* Sebastian Reitenbach <[email protected]> [2012-04-17 10:40]:
> On Tuesday, April 17, 2012 09:35 CEST, Henning Brauer <[email protected]> 
> wrote: 
>  
> > * Marcin <[email protected]> [2012-04-17 08:59]:
> > > I am looking for a hardware recommendation for a new OpenBSD based
> > > firewalls. So far I have been using IBM x336s, but they are slowly
> > > approaching end of life.
> > > 
> > > What I am after:
> > > * 1U i386/amd64 server,
> > > * 2 sockets,
> > 
> > what for? unless you run extremely heavy userland proxies, you don't
> > get much (any) benefit, especially given that the one-socket machines
> > are all 4core now.
> > 
> > > * RAID 1 SAS/SATA controller (2 hard drives are enough)
> > 
> > what for? that increases complexity and thus chance to fail with no
> > benefit. you have no precious data on those disks and have two
> > machines.
> > 
> > I'm very happy with Supermicro X9SC* based systems, with Xeon E3-1220
> > and an Intel SSD. Check with your local supplier for exact model
> > options. Superior performance, 35W idle, no trouble whatsoever, fair
> > pricing.
> 
> Sorry for hijacking the thread, but I was going to ask a very similar 
> question later today.
> I've seen, some of those boards have IPMI interface, which would be one of my 
> requirements.

I don't use their ipmi, all hail cereal consoles.
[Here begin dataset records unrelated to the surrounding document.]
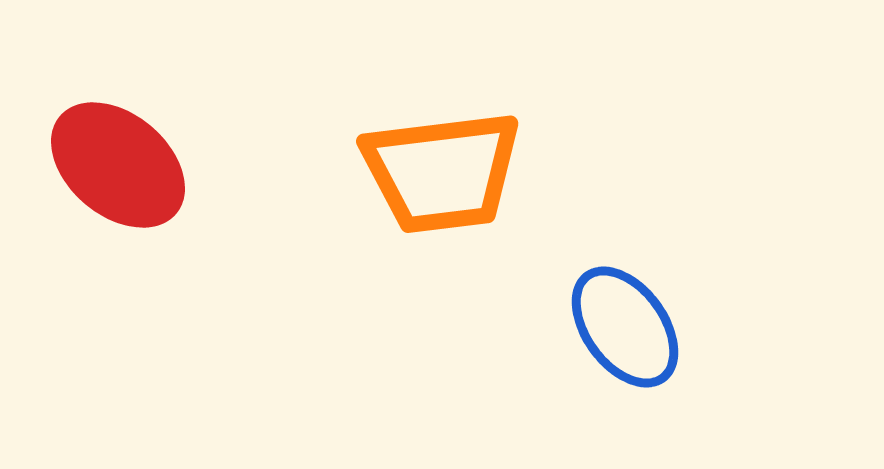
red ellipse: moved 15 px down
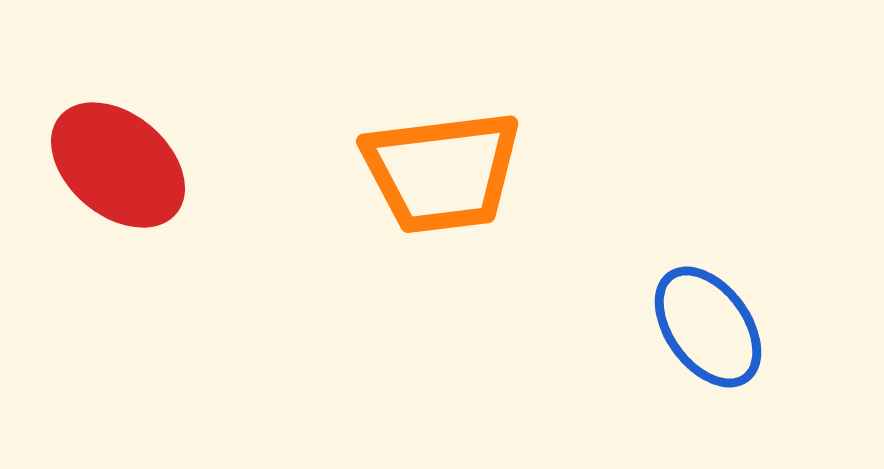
blue ellipse: moved 83 px right
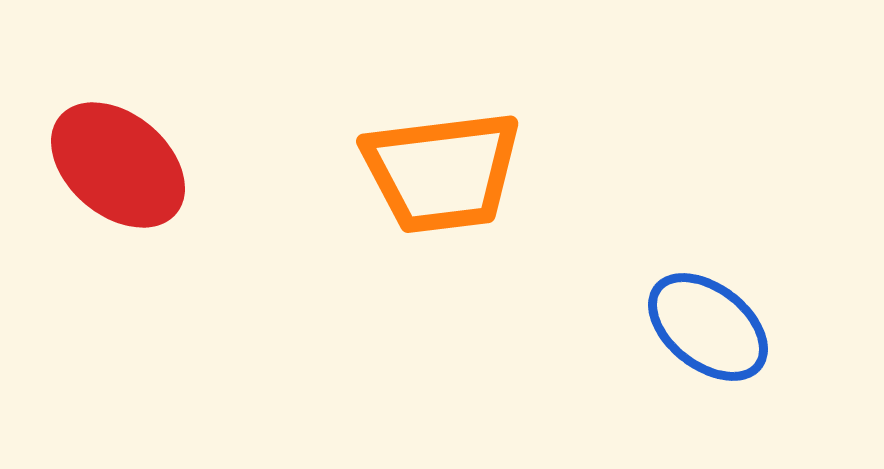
blue ellipse: rotated 16 degrees counterclockwise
> The processor with its 4 cores should probably be fine handling a few 
> ftp-proxy and relayd.

easily.

> I'd like to put in two 10GB ethernet adapters, CX or fibre is still to be 
> decided. Looking 
> at the amd64.html page, I found the ixgb, ix, xge and tht supported. Looking 
> at the manual
> pages, I'd probably go for the xge based cards, since they support checksum 
> offload and 
> VLAN tag insertion and stripping, to move some load from the CPU on to the 
> network cards. 

CPU cycles are not your problem really. memory bandwidth is another story.

> I'd like to know if my assumption to the cards are right, and whether this 
> box would be able
> to handle that kind of bandwidth the cards provide. It actually only needs to 
> handle about 3GB/s,
> but don't want to start trunking GigaBit interfaces. Or if I'm wrong with my 
> assumptions,
> if someone has good experience with other 10GbE adapters.

it should, I think, but this is always a bit hard to predict.